**EXERCISE AIM**.
Resume the text on maize DNA extraction and PCR amplification, picking up right after its final line.

**READING TEXT**.
The young and fresh leaves from maize seedlings were used for extraction of DNA using cetyltrimethylammonium bromide (CTAB) method (Saghai-Maroof et al., 1984) with some modifications. Quality and quantity of the isolated genomic DNA was estimated by 0.8 percent agarose gel electrophoresis. An uncut lambda DNA (50 ng/µl) was run as standard. DNA was diluted as 1:10 on the basis of nanodrop reading. The optimum concentration of DNA was 30 ng/µl for each PCR reaction.
 
PCR amplification
 
The SSR primer pairs were designed from the sequence information available in published data base (http://www.maizegdb.org/ssr.php). A total of 45 inconsistent SSR primers which were distributed on all the 10 maize chromosomes were used for PCR amplifications (Table 2). PCR was conducted in a reaction mixture of 10 µl consisting of 1 µl of 30 ng DNA, 1X PCR Buffer, 0.25 mM of each dNTPs, 10 µM of both forward and reverse primers and 1U Taq DNA polymerase.
 

Table 2: Simple sequence repeat markers used in the present study.

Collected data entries
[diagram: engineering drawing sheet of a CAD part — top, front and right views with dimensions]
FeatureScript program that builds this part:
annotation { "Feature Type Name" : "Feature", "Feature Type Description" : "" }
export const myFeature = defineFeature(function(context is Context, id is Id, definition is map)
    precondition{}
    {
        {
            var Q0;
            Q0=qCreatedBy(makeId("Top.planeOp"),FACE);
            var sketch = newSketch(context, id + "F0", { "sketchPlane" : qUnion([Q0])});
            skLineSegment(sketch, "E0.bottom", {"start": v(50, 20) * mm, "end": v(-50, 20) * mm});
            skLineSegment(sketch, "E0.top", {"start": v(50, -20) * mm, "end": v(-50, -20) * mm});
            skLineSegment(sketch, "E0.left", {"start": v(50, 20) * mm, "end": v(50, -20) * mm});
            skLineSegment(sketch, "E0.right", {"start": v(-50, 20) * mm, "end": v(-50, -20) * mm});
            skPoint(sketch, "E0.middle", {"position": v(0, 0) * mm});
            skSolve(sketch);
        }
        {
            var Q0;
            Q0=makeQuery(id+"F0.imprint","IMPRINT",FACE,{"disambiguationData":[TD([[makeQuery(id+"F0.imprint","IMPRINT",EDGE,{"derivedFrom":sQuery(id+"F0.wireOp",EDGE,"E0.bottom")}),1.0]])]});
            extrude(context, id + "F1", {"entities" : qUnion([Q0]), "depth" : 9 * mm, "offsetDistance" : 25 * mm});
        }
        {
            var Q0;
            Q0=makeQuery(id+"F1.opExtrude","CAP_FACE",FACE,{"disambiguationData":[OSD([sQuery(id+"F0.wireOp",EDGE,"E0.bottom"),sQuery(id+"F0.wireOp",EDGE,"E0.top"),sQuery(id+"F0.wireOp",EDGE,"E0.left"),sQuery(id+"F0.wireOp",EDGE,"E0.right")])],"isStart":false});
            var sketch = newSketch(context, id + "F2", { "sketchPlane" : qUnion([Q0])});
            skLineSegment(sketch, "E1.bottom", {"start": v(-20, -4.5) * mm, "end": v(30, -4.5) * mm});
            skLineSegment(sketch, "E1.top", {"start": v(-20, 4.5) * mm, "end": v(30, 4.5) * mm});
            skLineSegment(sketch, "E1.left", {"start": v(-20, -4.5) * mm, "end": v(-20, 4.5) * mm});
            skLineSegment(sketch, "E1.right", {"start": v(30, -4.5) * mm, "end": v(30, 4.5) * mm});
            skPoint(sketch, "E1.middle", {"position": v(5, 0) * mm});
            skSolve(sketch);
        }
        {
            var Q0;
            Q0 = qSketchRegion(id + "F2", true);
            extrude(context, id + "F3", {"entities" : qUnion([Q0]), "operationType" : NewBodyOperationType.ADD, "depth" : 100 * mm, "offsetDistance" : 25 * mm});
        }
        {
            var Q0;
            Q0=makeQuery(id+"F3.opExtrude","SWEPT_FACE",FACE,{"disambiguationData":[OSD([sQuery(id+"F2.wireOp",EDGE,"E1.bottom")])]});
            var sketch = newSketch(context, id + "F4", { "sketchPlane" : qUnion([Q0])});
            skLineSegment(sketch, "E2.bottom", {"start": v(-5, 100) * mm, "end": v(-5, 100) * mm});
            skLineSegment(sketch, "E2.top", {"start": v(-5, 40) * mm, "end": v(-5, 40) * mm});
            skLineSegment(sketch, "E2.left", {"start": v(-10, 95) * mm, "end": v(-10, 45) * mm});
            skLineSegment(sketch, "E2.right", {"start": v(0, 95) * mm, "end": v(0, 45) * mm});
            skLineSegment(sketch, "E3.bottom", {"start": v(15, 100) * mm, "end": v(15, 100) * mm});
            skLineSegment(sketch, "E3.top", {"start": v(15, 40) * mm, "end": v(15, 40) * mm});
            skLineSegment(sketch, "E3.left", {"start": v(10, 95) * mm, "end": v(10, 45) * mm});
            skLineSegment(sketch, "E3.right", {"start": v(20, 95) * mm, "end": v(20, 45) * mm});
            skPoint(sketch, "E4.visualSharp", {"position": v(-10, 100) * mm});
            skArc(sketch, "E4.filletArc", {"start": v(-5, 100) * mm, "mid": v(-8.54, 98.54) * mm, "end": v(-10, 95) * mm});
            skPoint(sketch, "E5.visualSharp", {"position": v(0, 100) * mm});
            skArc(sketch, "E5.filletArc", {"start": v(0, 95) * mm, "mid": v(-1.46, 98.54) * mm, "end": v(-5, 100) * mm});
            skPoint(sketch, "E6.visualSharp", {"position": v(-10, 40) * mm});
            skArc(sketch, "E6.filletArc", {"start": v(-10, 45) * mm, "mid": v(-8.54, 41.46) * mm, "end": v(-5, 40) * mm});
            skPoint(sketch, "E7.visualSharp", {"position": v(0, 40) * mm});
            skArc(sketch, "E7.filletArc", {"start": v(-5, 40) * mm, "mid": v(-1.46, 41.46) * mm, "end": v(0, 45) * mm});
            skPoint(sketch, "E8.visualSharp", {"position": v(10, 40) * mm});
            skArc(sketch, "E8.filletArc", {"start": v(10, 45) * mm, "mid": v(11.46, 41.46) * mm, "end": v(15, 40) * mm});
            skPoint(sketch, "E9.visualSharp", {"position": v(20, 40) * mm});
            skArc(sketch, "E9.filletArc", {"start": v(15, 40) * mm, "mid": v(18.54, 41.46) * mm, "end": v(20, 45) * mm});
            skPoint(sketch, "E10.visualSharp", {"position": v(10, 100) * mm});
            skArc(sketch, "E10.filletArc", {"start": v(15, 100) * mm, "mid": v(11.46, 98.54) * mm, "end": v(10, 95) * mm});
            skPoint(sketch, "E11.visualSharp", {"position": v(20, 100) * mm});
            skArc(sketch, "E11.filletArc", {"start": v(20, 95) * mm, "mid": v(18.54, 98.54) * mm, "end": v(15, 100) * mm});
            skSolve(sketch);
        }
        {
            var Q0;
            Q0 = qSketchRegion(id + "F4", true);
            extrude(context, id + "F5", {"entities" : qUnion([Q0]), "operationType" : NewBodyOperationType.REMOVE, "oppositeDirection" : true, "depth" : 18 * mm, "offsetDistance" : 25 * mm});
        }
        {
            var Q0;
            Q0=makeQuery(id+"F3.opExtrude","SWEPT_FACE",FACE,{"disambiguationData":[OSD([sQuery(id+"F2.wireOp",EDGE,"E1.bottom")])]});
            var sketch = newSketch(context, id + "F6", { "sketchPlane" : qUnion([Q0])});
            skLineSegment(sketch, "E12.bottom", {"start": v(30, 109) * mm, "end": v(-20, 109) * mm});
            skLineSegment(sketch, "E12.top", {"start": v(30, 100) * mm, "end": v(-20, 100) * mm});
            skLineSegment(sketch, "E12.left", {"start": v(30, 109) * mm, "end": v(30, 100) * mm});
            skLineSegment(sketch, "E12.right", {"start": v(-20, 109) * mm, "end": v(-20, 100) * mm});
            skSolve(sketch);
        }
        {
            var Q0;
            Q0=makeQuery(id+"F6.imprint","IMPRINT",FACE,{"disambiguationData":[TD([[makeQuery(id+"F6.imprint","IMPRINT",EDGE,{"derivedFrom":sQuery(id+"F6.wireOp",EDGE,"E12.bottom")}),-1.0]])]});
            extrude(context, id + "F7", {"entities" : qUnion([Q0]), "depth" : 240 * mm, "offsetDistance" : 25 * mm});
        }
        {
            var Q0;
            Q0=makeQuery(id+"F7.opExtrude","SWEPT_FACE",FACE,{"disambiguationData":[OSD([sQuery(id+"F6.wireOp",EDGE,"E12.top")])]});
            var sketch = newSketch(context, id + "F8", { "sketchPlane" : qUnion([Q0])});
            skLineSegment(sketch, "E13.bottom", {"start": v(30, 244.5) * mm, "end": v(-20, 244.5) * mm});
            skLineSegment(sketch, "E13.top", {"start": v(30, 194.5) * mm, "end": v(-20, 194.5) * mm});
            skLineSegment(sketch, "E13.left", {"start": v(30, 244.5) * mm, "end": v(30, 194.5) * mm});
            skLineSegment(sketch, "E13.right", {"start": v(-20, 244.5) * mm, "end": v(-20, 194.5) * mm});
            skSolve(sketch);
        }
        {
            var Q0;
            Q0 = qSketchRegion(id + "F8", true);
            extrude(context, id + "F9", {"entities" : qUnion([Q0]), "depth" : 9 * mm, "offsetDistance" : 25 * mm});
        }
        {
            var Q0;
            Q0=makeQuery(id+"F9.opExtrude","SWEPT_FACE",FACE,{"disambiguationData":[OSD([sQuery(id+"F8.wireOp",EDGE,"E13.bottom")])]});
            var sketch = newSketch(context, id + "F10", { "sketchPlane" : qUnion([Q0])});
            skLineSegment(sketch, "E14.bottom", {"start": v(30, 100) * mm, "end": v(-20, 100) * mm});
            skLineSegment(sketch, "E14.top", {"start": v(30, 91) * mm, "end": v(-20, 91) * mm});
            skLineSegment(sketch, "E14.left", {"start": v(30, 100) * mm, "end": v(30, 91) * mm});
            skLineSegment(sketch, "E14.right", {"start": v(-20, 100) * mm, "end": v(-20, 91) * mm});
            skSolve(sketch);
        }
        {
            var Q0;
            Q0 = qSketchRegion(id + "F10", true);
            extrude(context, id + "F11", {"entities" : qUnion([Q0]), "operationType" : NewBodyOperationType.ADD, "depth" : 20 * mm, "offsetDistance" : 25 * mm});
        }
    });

**WRITTEN RESPONSE**.
The cyclic parameters used for PCR amplifications included initial denaturation at 94°C for 3 min, followed by 30 cycles of denaturation at 94°C for 45 s, amplification at 46-65°C for 40 s, extension at 72°C for 45 s and final extension step at 72°C for 10 min. Amplified products were checked on ethidium bromide (10 mg/ml) stained agarose gel (2.5%) and photographed using gel documentation system (Benchtop UVP).
With the rapid growth of population at global level, there is a high demand of maize for food and energy supplies. To tackle this increased demand, it is necessary to improve production and quality of maize through proficient breeding programs (Tester and Langridge, 2010). Hybrid maize guarantees much more yields, improve value and decrease the cost of production. Hybrid vigor also called heterosis arises on two genetically distinct inbred lines as parents are crossed to produce a hybrid (Hi bred pioneer.inc) which results in large sized, robust and sturdy plants. Therefore, instant and precise estimation of hybrid seeds purity must be done to ascertain genetic purity before the seeds are supplied to the farmers.
       
Report Dallas (1998) was the first who gave the usefulness of DNA fingerprinting for cultivar identification. For hybrid purity estimation, SSRs are the most appropriate markers which are co-dominant and distinguish homozygotes and heterozygotes so that they can easily detect heterozygosity of the hybrids. These markers are currently used for purity identification in many crops.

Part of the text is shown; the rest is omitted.